With the pictures left out, please write out exactly each line from the one containing "Would you mind" through the end of the material.

Data excerpt>
_ _ _
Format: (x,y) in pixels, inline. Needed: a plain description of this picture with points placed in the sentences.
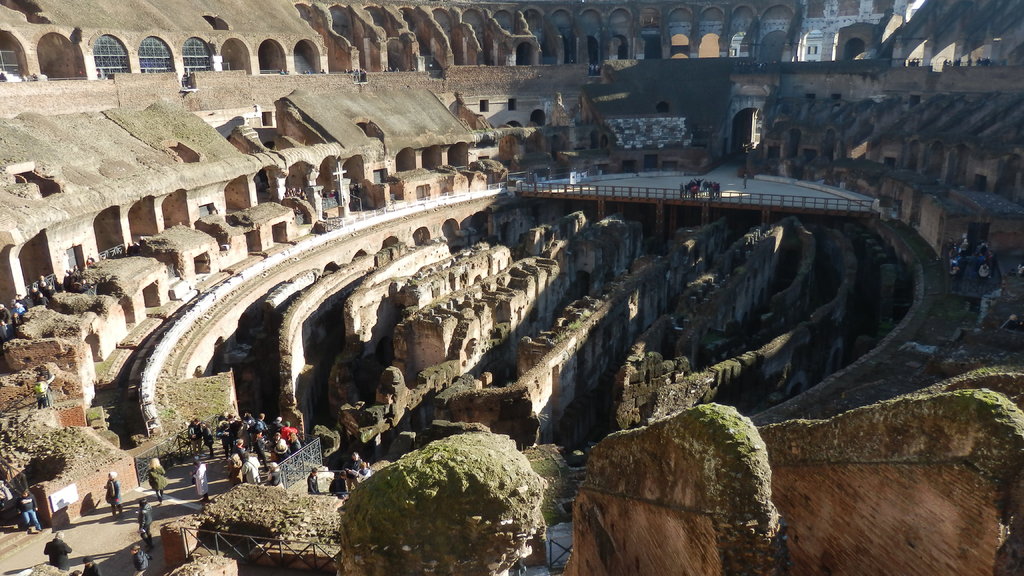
In the left bottom (241,433), we see the people (228,433) are standing. Beside them, we see the railings (297,460). At the bottom (652,560), we see the walls (754,458), which are made up of stones (489,532). Beside that, we see the iron railings (220,530). On the left side (38,298), we see the people (51,292) are standing. In the middle (534,225), we see the walls (563,294). Behind that, we see the railing (725,199) and the people (704,181) are standing. In the background (604,172), we see the walls (913,105), which are made up of stones (442,4). This picture might be clicked at the Colosseum (715,330).
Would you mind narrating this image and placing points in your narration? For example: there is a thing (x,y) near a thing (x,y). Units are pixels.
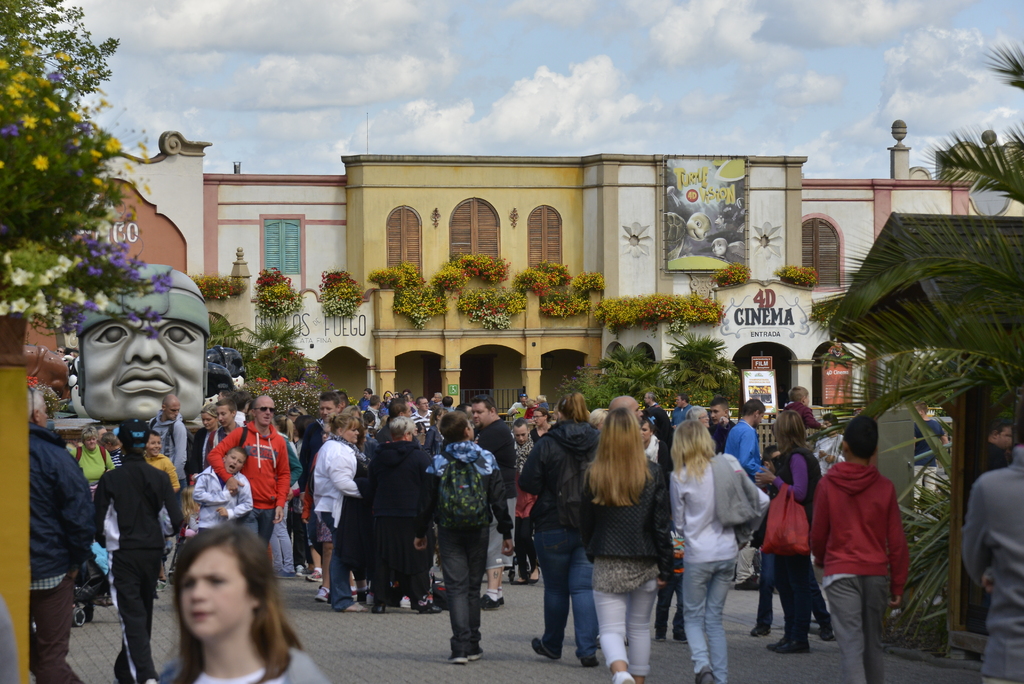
In this image there are many people (382,469) walking on the streets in front of a building (578,385).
_ _ _
Response to the exercise>
Would you mind narrating this image and placing points in your narration? For example: there is a thing (x,y) near a thing (x,y). Units are pixels.
In this image there are many people (382,469) walking on the streets in front of a building (578,385).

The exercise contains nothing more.